Alan Limmer is understandably cross, and so were the lines of communication with telco giant Spark.

Spark NZ has apologised and promised to do better for a Hawke’s Bay customer who spent close to nine months trying to get the telco to fix a fault with his home phone.

"It's been escalated a lot of times. I think they've probably run out of floors,” Alan Limmer tells Fair Go.

After Fair Go took this up with Spark NZ, the fault turns out to be a problem with the way Dr Limmer’s wireless home line has been provisioned – or set up on Spark’s system.

Spark staff replaced his phone and modem twice, but made the same mistake a second time, which compounded the problem making the home phone even less likely to call out or be called.

"You never actually know when it's going to work and you can be making a call and suddenly it just chops you off and other times you just can't call," Dr Limmer tells Fair Go.

He estimates making 50 calls to Spark’s contact centre which were fruitless.
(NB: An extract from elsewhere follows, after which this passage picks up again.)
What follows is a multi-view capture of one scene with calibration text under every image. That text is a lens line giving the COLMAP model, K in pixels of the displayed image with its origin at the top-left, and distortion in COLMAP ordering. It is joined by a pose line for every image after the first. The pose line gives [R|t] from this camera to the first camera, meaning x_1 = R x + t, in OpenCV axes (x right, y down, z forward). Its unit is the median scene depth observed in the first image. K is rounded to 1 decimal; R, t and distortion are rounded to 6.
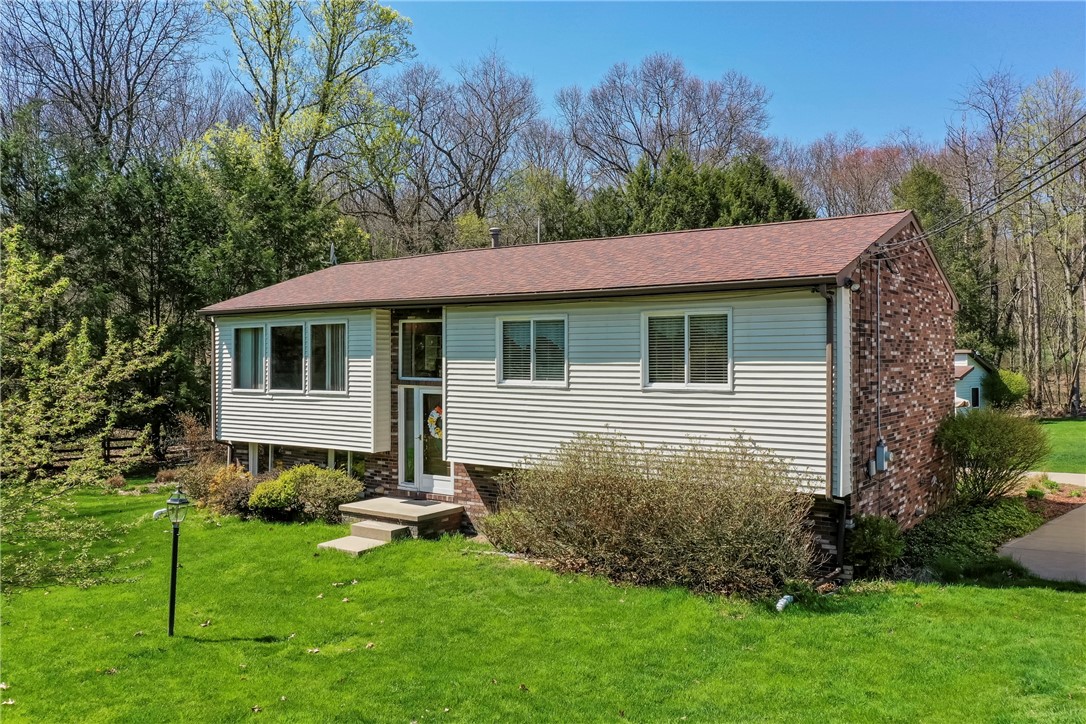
lens RADIAL K [[873.0, 0, 544.0], [0, 873.0, 343.9], [0, 0, 1]] dist [-0.009987, -0.004161]
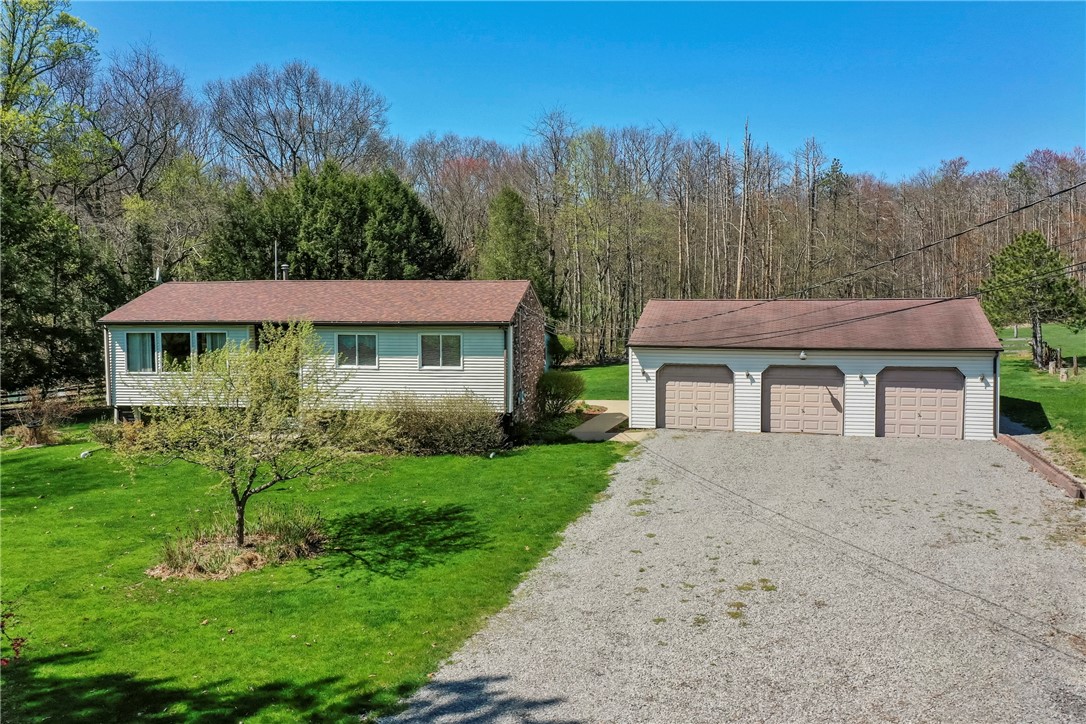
lens RADIAL K [[873.0, 0, 544.0], [0, 873.0, 343.9], [0, 0, 1]] dist [-0.009987, -0.004161]
pose [[0.888994, -0.020602, 0.457456, -0.466327], [-0.007445, 0.998205, 0.059423, -0.109980], [-0.457859, -0.056232, 0.887245, -0.811670]]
He'd make no progress and often repeat what the problem was each time to a new person.

Online chat also failed when the staffer replying to Alan didn’t follow up later as promised.

Spark has a dedicated complex issues team, but Alan found its advice simplistic and generic.
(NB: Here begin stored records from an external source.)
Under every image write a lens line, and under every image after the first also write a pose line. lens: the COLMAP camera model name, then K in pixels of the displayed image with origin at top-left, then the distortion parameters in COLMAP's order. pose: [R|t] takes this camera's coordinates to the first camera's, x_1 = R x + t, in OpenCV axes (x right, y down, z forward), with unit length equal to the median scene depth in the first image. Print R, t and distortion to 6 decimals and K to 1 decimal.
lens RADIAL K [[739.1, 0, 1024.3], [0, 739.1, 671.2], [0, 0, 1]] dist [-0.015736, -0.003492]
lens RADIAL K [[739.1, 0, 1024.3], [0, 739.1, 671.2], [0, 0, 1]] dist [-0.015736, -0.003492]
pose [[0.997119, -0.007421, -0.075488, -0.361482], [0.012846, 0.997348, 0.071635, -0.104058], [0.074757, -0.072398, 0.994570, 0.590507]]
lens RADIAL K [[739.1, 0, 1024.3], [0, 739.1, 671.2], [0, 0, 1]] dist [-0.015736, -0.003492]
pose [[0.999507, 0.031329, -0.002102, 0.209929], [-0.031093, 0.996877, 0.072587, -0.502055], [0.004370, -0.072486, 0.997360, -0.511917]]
A staffer suggested he needed to dial the area code on all numbers; something he already does.

Spark NZ was apologetic and volunteered to appear on Fair Go to own up and explain.

"Unfortunately, we dropped the ball," says Spark NZ Customer Director Grant McBeath, who has also called Dr Limmer on his home phone to apologise, now the line works again.

Mr McBeath says Spark has more than 2 million customers and handles more than 20,000 interactions a day.

"We don't get them all right; sometimes we get them wrong. The processes are pretty sound. Unfortunately, this was individual error."

He added that Spark was going through each of Dr Limmer's calls, chats and his visits to its store to make sure each of the staff involved have the proper training and stick to it.

"Thankfully Fair Go got involved which meant we remedied the issue in about three hours and that's how long it should take if the correct process is followed," Mr McBeath says.

Dr Limmer declined a refund for the months he was overbilled for a faulty service. Spark NZ has instead upped the figure to $2000 and is donating on Alan Limmer’s behalf to Cranford Hospice.